In August last year, researchers in the Korea Institute of Science and Technology in Seoul published a study in which they used nanosized metamaterials in a sensing chip as part of a terahertz spectroscope that characterized several types of Avian influenza viruses.

However, over the years, terahertz-wave technology for medical diagnostics and other applications has advanced slowly. 

A major challenge in getting terahertz technologies into commercial diagnostic applications has been the "delay in the development of terahertz light sources and detectors and establishment of novel terahertz measurement techniques," Tonouchi said. "In addition, due to the strong absorption of terahertz waves into water, it has been difficult to quickly measure biological samples that are collected from patients."

Biomolecular materials optical properties in the terahertz frequency range were mostly unknown in the 1990s, when access to this frequency range for diagnostic applications "essentially began," said Markelz, who specializes in terahertz optical techniques and the characterization of protein dynamics. For other electromagnetic frequency ranges, including near infrared and ultraviolet, extensive spectroscopic studies laid the groundwork for applications, she said. 
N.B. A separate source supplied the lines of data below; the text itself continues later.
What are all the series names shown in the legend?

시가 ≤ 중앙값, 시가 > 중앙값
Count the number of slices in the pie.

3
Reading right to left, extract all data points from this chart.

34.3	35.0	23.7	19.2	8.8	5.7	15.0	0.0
"During the '60s and '70s, an irrational exuberance towards fundamental cataloging appeared to exist," Markelz said. "It seems that a general cynicism has set in for new instrument technology, and unfortunately THz development is one of the fields that is suffering for it." 
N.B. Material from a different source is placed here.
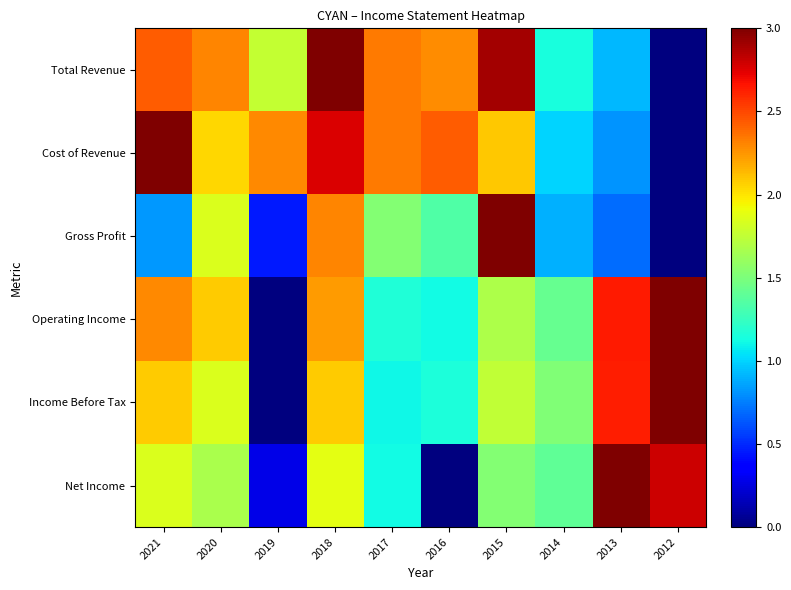

Which series has the largest total across all categories?

Total Revenue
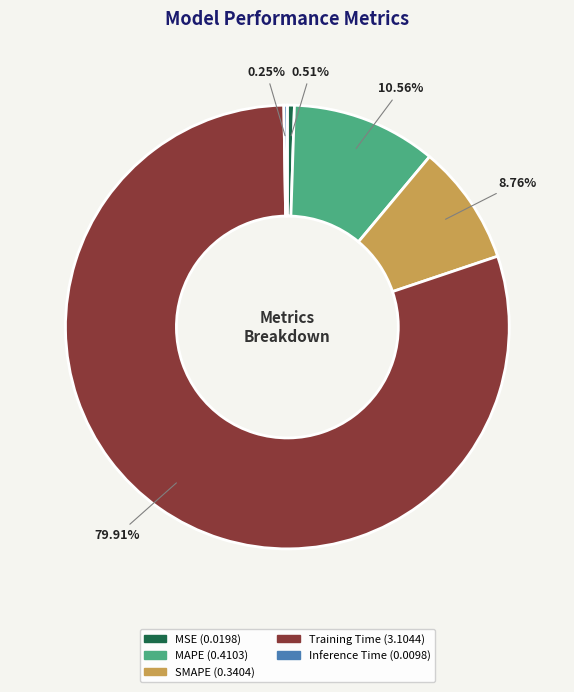

How much of the chart is everything except MSE?

99.5%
There have been a variety of characterization papers for terahertz wave technology in diagnostic applications, but "one cannot build a reliable diagnostic on these," she said. 

Nonetheless, the use of terahertz waves in the measurement of substances that are well characterized is occurring in industrial process monitoring, she said. A simple device that diagnoses substances that are well characterized, such as glucose, could be "enough to get things rolling" for the Osaka team, she said.

In developing a commercial platform, reducing production costs could be among the challenges that the Osaka researchers will need to overcome, Markelz said.

The University of Seoul's Son said that terahertz technology is "rather novel" in the context of medical diagnostics, and many clinical trials should be performed before it could be commercially available. However, due to rapid advances and cost reductions, a commercial terahertz medical diagnostic device could emerge in about five years, he noted.